Saved data entries
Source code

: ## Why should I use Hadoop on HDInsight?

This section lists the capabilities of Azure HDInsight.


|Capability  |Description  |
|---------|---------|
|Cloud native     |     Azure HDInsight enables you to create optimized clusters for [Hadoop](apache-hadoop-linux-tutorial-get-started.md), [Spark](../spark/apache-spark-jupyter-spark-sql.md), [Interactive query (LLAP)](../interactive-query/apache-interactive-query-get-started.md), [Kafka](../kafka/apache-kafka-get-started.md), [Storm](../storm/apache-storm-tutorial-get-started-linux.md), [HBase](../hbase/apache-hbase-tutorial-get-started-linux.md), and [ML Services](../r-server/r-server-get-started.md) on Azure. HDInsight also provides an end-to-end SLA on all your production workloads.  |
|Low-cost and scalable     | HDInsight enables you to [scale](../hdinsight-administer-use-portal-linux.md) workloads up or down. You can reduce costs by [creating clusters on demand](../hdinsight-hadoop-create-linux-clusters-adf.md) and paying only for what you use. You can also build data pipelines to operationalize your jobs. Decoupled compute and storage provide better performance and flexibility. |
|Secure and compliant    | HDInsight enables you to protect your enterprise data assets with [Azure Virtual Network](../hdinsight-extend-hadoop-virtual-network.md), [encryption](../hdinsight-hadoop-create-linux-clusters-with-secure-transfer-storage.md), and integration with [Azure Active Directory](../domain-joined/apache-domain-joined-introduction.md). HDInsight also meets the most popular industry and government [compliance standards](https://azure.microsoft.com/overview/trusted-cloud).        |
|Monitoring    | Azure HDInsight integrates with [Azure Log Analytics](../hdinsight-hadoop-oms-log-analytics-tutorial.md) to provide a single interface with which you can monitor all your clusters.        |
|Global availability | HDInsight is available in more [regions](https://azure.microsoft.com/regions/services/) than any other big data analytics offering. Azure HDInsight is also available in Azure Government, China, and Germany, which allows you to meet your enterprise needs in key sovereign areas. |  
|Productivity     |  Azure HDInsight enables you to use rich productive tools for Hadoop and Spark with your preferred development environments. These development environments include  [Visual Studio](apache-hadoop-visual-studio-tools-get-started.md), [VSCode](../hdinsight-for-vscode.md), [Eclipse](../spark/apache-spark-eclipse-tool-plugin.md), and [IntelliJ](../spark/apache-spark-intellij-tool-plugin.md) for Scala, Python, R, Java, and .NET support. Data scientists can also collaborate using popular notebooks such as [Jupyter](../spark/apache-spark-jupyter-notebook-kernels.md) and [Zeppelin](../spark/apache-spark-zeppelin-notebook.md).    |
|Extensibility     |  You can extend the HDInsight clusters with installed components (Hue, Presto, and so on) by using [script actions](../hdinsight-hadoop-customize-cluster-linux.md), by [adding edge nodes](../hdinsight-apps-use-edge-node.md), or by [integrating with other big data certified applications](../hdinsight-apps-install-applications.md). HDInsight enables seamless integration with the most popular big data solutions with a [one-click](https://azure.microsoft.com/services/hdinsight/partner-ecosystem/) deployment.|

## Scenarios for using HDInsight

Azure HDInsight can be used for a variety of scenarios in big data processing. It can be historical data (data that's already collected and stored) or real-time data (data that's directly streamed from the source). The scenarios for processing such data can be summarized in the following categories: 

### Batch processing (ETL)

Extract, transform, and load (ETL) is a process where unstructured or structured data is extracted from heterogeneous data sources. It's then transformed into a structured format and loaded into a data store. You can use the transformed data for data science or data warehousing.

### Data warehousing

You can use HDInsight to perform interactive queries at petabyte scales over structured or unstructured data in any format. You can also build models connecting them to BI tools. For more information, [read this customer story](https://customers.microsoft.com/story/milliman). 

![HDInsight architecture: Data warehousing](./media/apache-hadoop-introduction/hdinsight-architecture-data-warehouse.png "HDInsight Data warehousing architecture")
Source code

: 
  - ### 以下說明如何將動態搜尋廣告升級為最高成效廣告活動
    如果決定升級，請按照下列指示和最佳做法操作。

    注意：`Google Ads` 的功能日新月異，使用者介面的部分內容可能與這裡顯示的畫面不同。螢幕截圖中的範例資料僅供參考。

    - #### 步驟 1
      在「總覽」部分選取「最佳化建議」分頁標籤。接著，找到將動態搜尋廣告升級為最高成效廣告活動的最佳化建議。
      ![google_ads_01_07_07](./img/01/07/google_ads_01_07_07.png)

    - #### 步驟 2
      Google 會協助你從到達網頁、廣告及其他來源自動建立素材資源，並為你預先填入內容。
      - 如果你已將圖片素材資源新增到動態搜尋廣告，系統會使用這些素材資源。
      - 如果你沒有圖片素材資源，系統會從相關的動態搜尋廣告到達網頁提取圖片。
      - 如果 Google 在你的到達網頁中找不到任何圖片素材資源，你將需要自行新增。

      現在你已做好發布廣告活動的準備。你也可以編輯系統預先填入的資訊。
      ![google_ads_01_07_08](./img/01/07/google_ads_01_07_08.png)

## WORK TO COMPLETE
Each record above must be restated in full, word for word.

## RESPONSE AREA
Source code

: ## Why should I use Hadoop on HDInsight?

This section lists the capabilities of Azure HDInsight.


|Capability  |Description  |
|---------|---------|
|Cloud native     |     Azure HDInsight enables you to create optimized clusters for [Hadoop](apache-hadoop-linux-tutorial-get-started.md), [Spark](../spark/apache-spark-jupyter-spark-sql.md), [Interactive query (LLAP)](../interactive-query/apache-interactive-query-get-started.md), [Kafka](../kafka/apache-kafka-get-started.md), [Storm](../storm/apache-storm-tutorial-get-started-linux.md), [HBase](../hbase/apache-hbase-tutorial-get-started-linux.md), and [ML Services](../r-server/r-server-get-started.md) on Azure. HDInsight also provides an end-to-end SLA on all your production workloads.  |
|Low-cost and scalable     | HDInsight enables you to [scale](../hdinsight-administer-use-portal-linux.md) workloads up or down. You can reduce costs by [creating clusters on demand](../hdinsight-hadoop-create-linux-clusters-adf.md) and paying only for what you use. You can also build data pipelines to operationalize your jobs. Decoupled compute and storage provide better performance and flexibility. |
|Secure and compliant    | HDInsight enables you to protect your enterprise data assets with [Azure Virtual Network](../hdinsight-extend-hadoop-virtual-network.md), [encryption](../hdinsight-hadoop-create-linux-clusters-with-secure-transfer-storage.md), and integration with [Azure Active Directory](../domain-joined/apache-domain-joined-introduction.md). HDInsight also meets the most popular industry and government [compliance standards](https://azure.microsoft.com/overview/trusted-cloud).        |
|Monitoring    | Azure HDInsight integrates with [Azure Log Analytics](../hdinsight-hadoop-oms-log-analytics-tutorial.md) to provide a single interface with which you can monitor all your clusters.        |
|Global availability | HDInsight is available in more [regions](https://azure.microsoft.com/regions/services/) than any other big data analytics offering. Azure HDInsight is also available in Azure Government, China, and Germany, which allows you to meet your enterprise needs in key sovereign areas. |  
|Productivity     |  Azure HDInsight enables you to use rich productive tools for Hadoop and Spark with your preferred development environments. These development environments include  [Visual Studio](apache-hadoop-visual-studio-tools-get-started.md), [VSCode](../hdinsight-for-vscode.md), [Eclipse](../spark/apache-spark-eclipse-tool-plugin.md), and [IntelliJ](../spark/apache-spark-intellij-tool-plugin.md) for Scala, Python, R, Java, and .NET support. Data scientists can also collaborate using popular notebooks such as [Jupyter](../spark/apache-spark-jupyter-notebook-kernels.md) and [Zeppelin](../spark/apache-spark-zeppelin-notebook.md).    |
|Extensibility     |  You can extend the HDInsight clusters with installed components (Hue, Presto, and so on) by using [script actions](../hdinsight-hadoop-customize-cluster-linux.md), by [adding edge nodes](../hdinsight-apps-use-edge-node.md), or by [integrating with other big data certified applications](../hdinsight-apps-install-applications.md). HDInsight enables seamless integration with the most popular big data solutions with a [one-click](https://azure.microsoft.com/services/hdinsight/partner-ecosystem/) deployment.|

## Scenarios for using HDInsight

Azure HDInsight can be used for a variety of scenarios in big data processing. It can be historical data (data that's already collected and stored) or real-time data (data that's directly streamed from the source). The scenarios for processing such data can be summarized in the following categories: 

### Batch processing (ETL)

Extract, transform, and load (ETL) is a process where unstructured or structured data is extracted from heterogeneous data sources. It's then transformed into a structured format and loaded into a data store. You can use the transformed data for data science or data warehousing.

### Data warehousing

You can use HDInsight to perform interactive queries at petabyte scales over structured or unstructured data in any format. You can also build models connecting them to BI tools. For more information, [read this customer story](https://customers.microsoft.com/story/milliman). 

![HDInsight architecture: Data warehousing](./media/apache-hadoop-introduction/hdinsight-architecture-data-warehouse.png "HDInsight Data warehousing architecture")
Source code

: 
  - ### 以下說明如何將動態搜尋廣告升級為最高成效廣告活動
    如果決定升級，請按照下列指示和最佳做法操作。

    注意：`Google Ads` 的功能日新月異，使用者介面的部分內容可能與這裡顯示的畫面不同。螢幕截圖中的範例資料僅供參考。

    - #### 步驟 1
      在「總覽」部分選取「最佳化建議」分頁標籤。接著，找到將動態搜尋廣告升級為最高成效廣告活動的最佳化建議。
      ![google_ads_01_07_07](./img/01/07/google_ads_01_07_07.png)

    - #### 步驟 2
      Google 會協助你從到達網頁、廣告及其他來源自動建立素材資源，並為你預先填入內容。
      - 如果你已將圖片素材資源新增到動態搜尋廣告，系統會使用這些素材資源。
      - 如果你沒有圖片素材資源，系統會從相關的動態搜尋廣告到達網頁提取圖片。
      - 如果 Google 在你的到達網頁中找不到任何圖片素材資源，你將需要自行新增。

      現在你已做好發布廣告活動的準備。你也可以編輯系統預先填入的資訊。
      ![google_ads_01_07_08](./img/01/07/google_ads_01_07_08.png)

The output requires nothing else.